Cette position est soulignée dans la «Déclaration d’Alger» qui a sanctionné le sommet. Les participants aux travaux ont opté pour le «principe des solutions arabes aux problèmes arabes», à travers «le renforcement du rôle de la Ligue des Etats arabes dans la prévention et le règlement des crises par des moyens pacifiques».

La Déclaration d’Alger milite aussi pour le renforcement de l’action arabe commune, nécessaire, entre autres, pour la préservation de l’unité des Etats membres, pour la résolution des crises qui sévissent dans certains pays arabes, et pour l’intégrité de leurs territoires.

Le Maroc a célébré, le 06 novembre, le 47e anniversaire de la Marche verte, une étape phare de l’histoire contemporaine de ce pays qui a consisté en une longue marche pacifique de 300 000 Marocaines et Marocains vers le Sud pour libérer le Sahara marocain alors sous occupation espagnole.

Pour sécuriser son Sahara des attaques terroristes du Polisario, le Maroc a érigé une ceinture de sécurité de plus de 2600 km qui protège 80 % du territoire récupéré.

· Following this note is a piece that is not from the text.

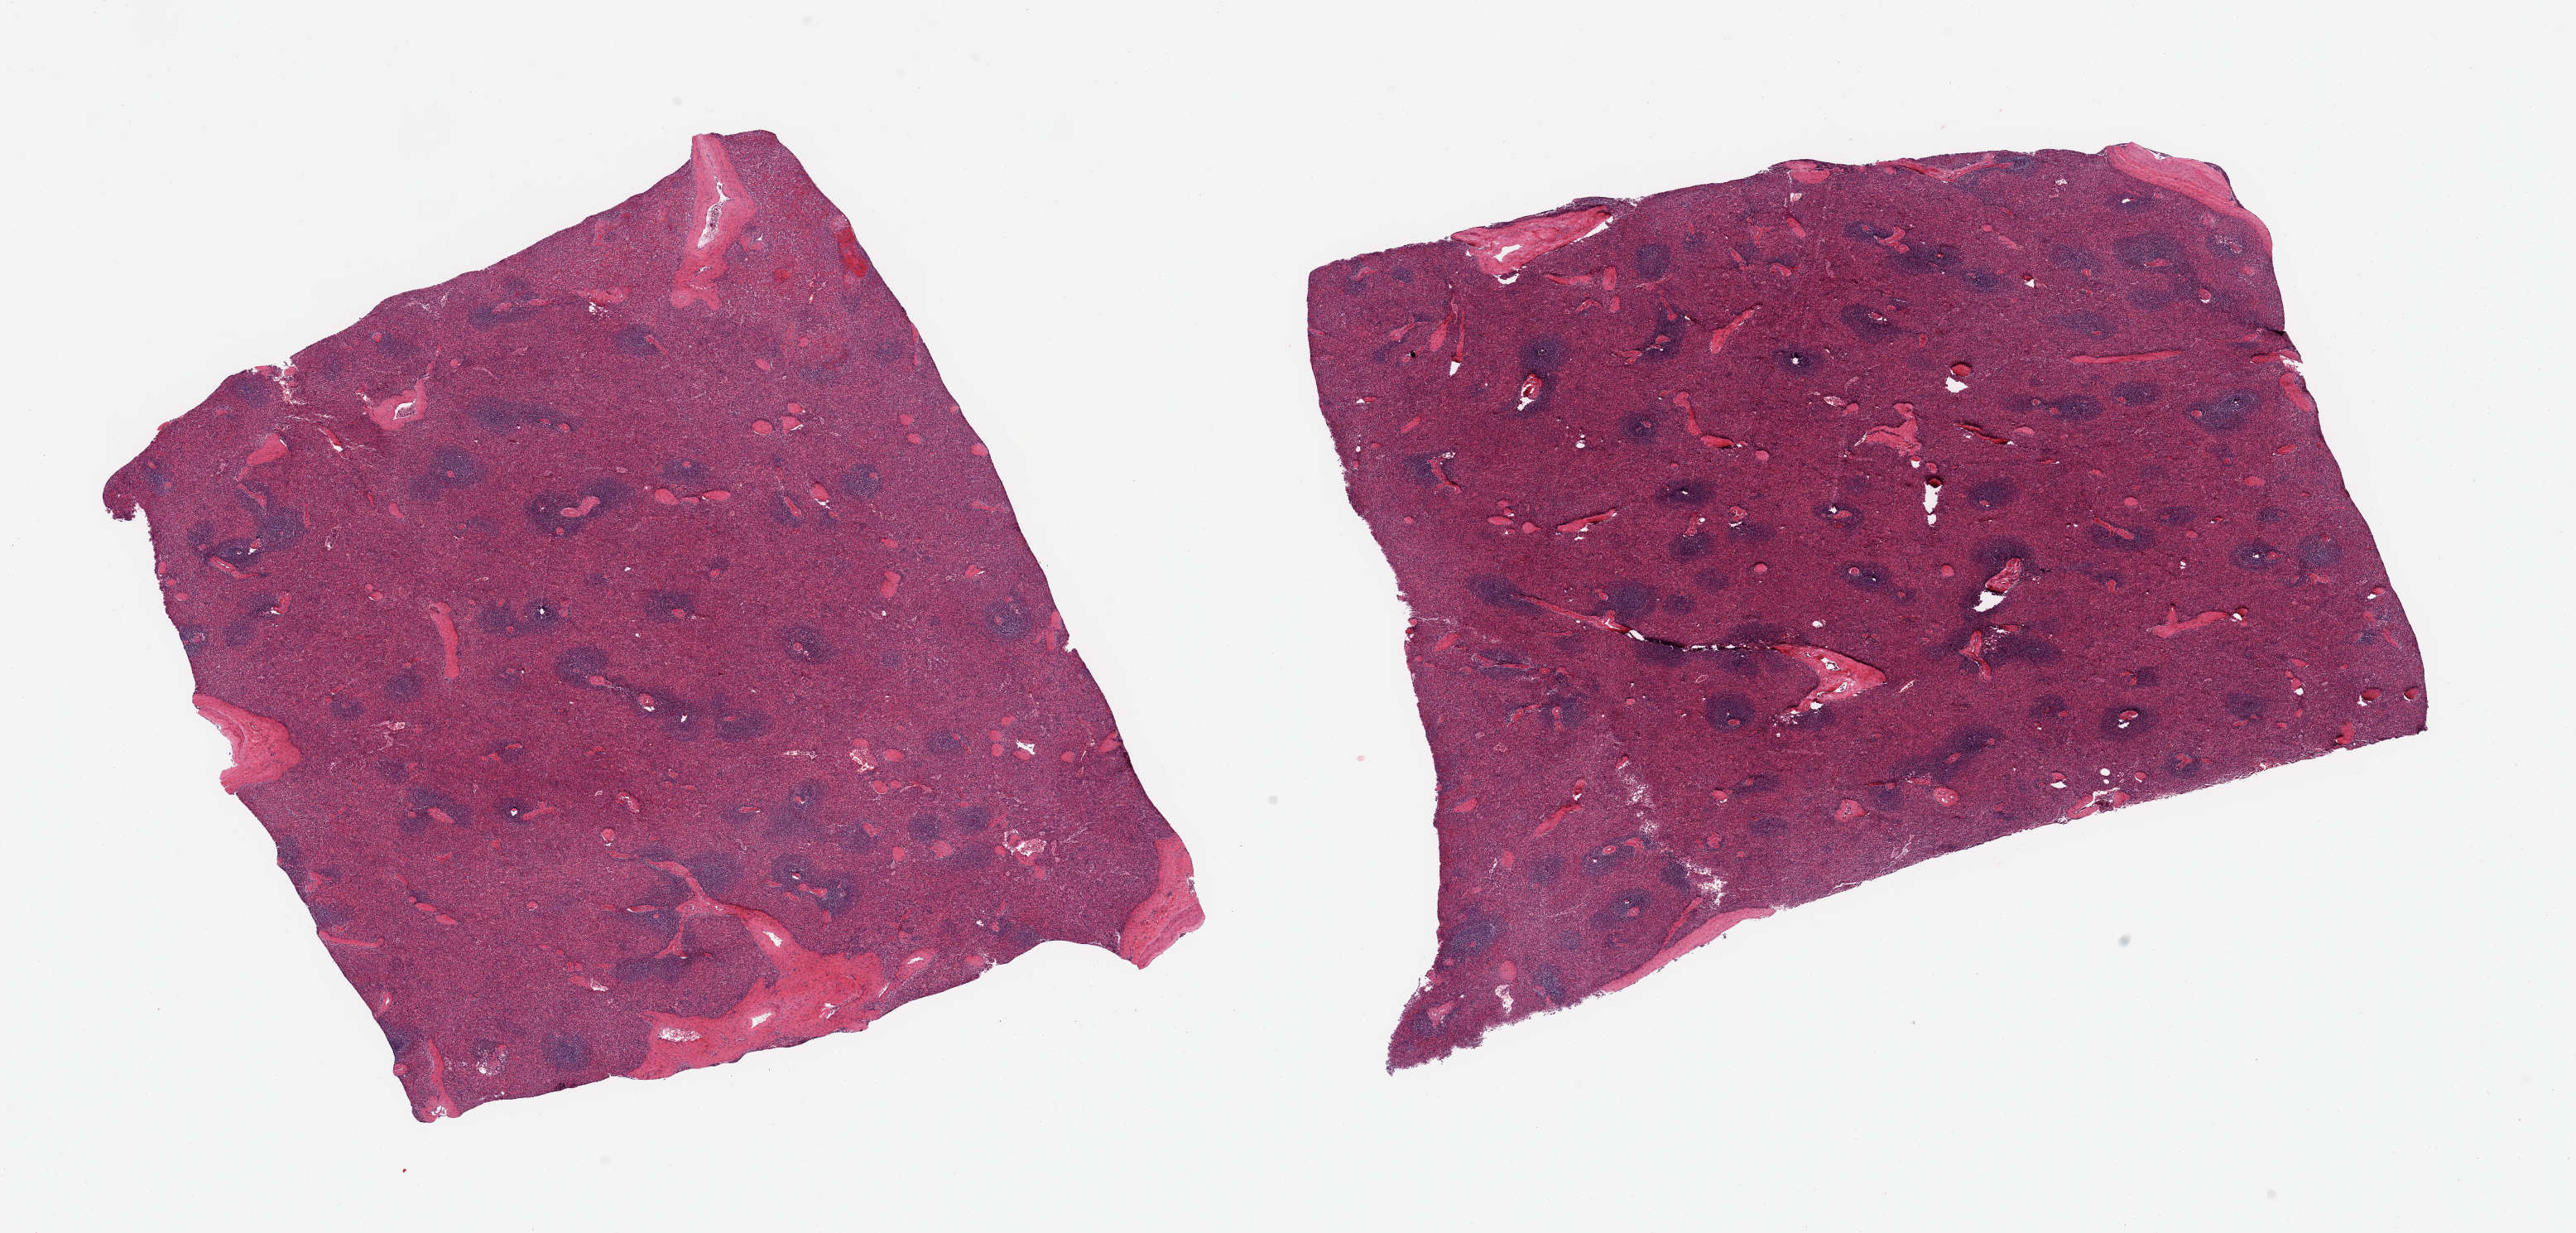
Whole-slide image, haematoxylin and eosin stain — a low-resolution overview of the entire scanned area, about 24.6 x 11.8 mm (from a 20x scan). PAXgene-fixed paraffin-embedded (PFPE) section. Section of spleen (target tissue). Tissue donor sample. Male donor.
* pathologist's review note for this sample: 2 pieces; well lymphoid tissue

Il se prépare à mettre en place une autre ceinture pour intégrer et sécuriser l’autre portion derrière le mur de sécurité.

Le Sahara marocain oppose depuis les années 1970 Rabat aux séparatistes sahraouis du Front Polisario qui sont soutenus, militairement, par Alger.

L’ingérence de l’Algérie dans ce dossier relatif au Sahara est reconnue par la communauté internationale. La dernière preuve en date est la nouvelle résolution 2654 du Conseil de sécurité de l’ONU qui milite pour une solution politique basée sur le compromis, soulignant «l’importance pour toutes les parties concernées d’élargir leurs positions afin de faire avancer une solution».

Dans ce cadre, le texte du Conseil «encourage fortement le Maroc, le front Polisario, l’Algérie et la Mauritanie, à dialoguer avec l’envoyé personnel (…) dans un esprit de réalisme et de compromis» en vue de faire aboutir le processus.

La question du Sahara s’avère un vrai test de la sincérité des autorités algériennes en lien avec la «Déclaration d’Alger» et particulièrement son opposition à l’ingérence étrangère.

Faudrait-il le rappeler, le Sahara a de tout temps été un territoire marocain avec des liens d’allégeances et des liens politiques très forts avec le reste du pays. Les populations originaires de ses territoires vivent en harmonie dans les provinces sahariennes marocaines où elles participent et jouissent pleinement des mêmes droits et prérogatives que les autres Marocains des autres provinces du Nord du Maroc.

Depuis 1956, ce territoire a fait l’objet de recours exclusif du Maroc qui demande sa libération et son rattachement à sa mère patrie, le Royaume du Maroc. De plus en plus des pays, à travers le monde, reconnaissent la souveraineté du Maroc sur son Sahara. Près d’une trentaine de pays ont ouvert des représentations diplomatiques dans les provinces du Sud, soit 16 à Dakhla et 12 autres à Laâyoune.